__Kegiatan 1__:
Dalam teks tentang Orientalisme, apa lagi agama Hindu di India selain sebagai agama?
:::
Kegusaran inilah yang menjadi embrio kelompok Orientalis dalam mencari jawaban
atas apa yang mereka yakini dan secara rasionalitas mampu terjemahkan.
Tetapi
pada akhirnya mereka merasa bahwa apa yang telah mereka pelajari dari
pendahulunya merupakan jawaban terhadap apa yang mereka pelajari dari kondisi
Relegi Sosio Kultural masyarakat Timur. Sehingga feedback rasionalitas
intelektual atas kesulitan pemahaman ini menghegemoni dan memarjinalkan
kesepahaman intelektual masyarakat timur, terlebih dengan imperialisme yang
dilakukan oleh Eropa dan Barat yang begitu kuat, ketergantungan dari aspek
ekonomi politik menjadi tidak relevan dengan orisinilitas keintelektualan yang
rasional dan ilmiah.
Penentangan
terhadap wacana Orientalisme yang berkembang mendapat tanggapan radikal yang
memberikan bukti, pemakaian ide orientalisme juga digunakan oleh tokoh-tokoh
pembaharu seperti di India misalnya. Gandi. Dengan nasionalisme sekulernya
mencairkan kebekuan masyarakatnya menjadi lebih rasional dalam memandang dunia
ini. Gandi melihat bahwa pemikiran orientalis dalam mencairkan kebekuan
kultural Hinduisme di India harus dilakukan dengan perombakan ide
sarjana-sarjana India, itu diterima dan diterjemahkan oleh Gandi dengan
menyesuaikan kultural masyarakat India. Di negara India agama Hindu selain
sebagai agama juga merupakan bentuk sosial kultural dan interaksi yang
terintegrasi begitu kuat di masyarakatnya. Keberhasilan kaum Orientalis
memasuki intelektual sarjana-sarjana India selain karena imperialisme Inggeris
juga penjajahan Kultural yang dilakukan, maka ada Tubuh, kulit dan rambut
India, tetapi Otak dan gaya hidupnya Inggeris.
Mitos
Modern tentang Agama Hindu. Ketika kebudayaan Eropa semakin terpesona misteri
kultural dam sumber daya Ekonomi di wilayah-wilayah asing di abad Kolonial, ada
suatu kepastian bahwa kesadaran yang terus berkembang akan diversitas
kebudayaan dan agama menuntut karakteristik terhadap perspektif-perspektif
alternatif dengan cara membandingkan perspektif mereka dengan perspektif Eropa
(kristen) yang Normatif. Disini lebih pada penggambaran Agama Hindu di India
dengan muatan mistisisme yang kental dan upaya membongkar tradisi ritual serta
pengaruh pemahana filsafat Hindu terhadap masyarakat India.
:::
__Kegiatan 2__:
Laporkan setiap baris daftar yang memuat kata "space", dengan membedakan huruf besar dan kecil.

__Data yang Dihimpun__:
:::
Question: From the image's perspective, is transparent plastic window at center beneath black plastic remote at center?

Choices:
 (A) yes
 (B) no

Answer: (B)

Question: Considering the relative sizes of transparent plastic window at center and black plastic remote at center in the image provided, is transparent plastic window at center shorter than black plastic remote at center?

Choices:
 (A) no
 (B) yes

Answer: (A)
:::
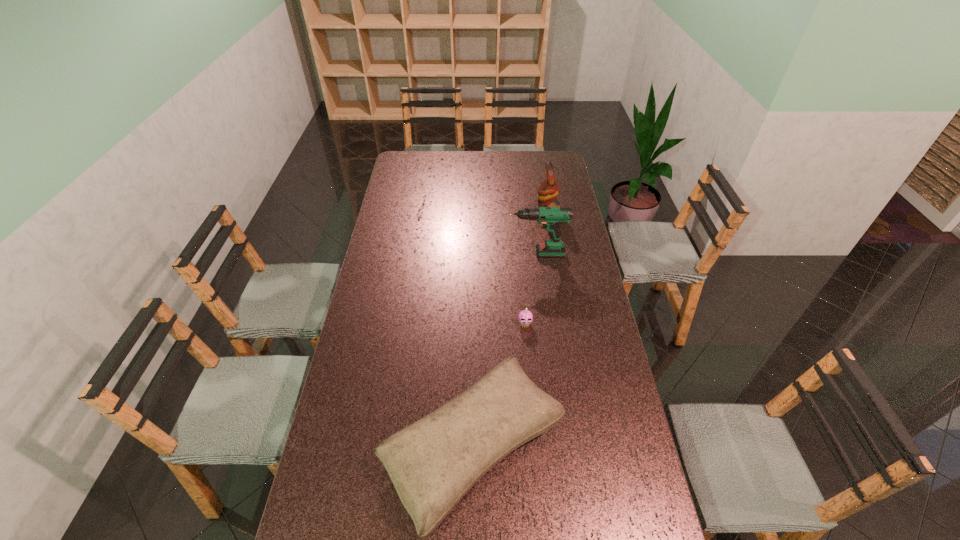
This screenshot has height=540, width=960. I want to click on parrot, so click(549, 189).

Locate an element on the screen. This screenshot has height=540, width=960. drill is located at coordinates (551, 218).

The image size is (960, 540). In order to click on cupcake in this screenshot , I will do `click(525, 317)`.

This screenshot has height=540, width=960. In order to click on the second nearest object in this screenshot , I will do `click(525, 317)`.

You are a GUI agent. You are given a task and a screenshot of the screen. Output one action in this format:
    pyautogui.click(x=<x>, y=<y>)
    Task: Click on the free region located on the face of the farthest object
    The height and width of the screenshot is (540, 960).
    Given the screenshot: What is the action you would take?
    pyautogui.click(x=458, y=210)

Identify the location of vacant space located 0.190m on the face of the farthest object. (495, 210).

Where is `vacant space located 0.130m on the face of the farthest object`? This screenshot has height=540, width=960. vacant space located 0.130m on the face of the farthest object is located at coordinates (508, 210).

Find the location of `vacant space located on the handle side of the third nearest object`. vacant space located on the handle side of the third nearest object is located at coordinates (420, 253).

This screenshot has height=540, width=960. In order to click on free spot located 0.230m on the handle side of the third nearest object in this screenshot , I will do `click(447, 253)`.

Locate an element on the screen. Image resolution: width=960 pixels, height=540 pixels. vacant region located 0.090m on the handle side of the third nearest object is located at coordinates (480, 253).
:::
__Tanggapan 1__:
Agama Hindu di India juga merupakan bentuk sosial kultural dan interaksi yang terintegrasi begitu kuat di masyarakatnya.

__Tanggapan 2__:
Identify the location of vacant space located 0.190m on the face of the farthest object. (495, 210).
Where is `vacant space located 0.130m on the face of the farthest object`? This screenshot has height=540, width=960. vacant space located 0.130m on the face of the farthest object is located at coordinates (508, 210).
Find the location of `vacant space located on the handle side of the third nearest object`. vacant space located on the handle side of the third nearest object is located at coordinates (420, 253).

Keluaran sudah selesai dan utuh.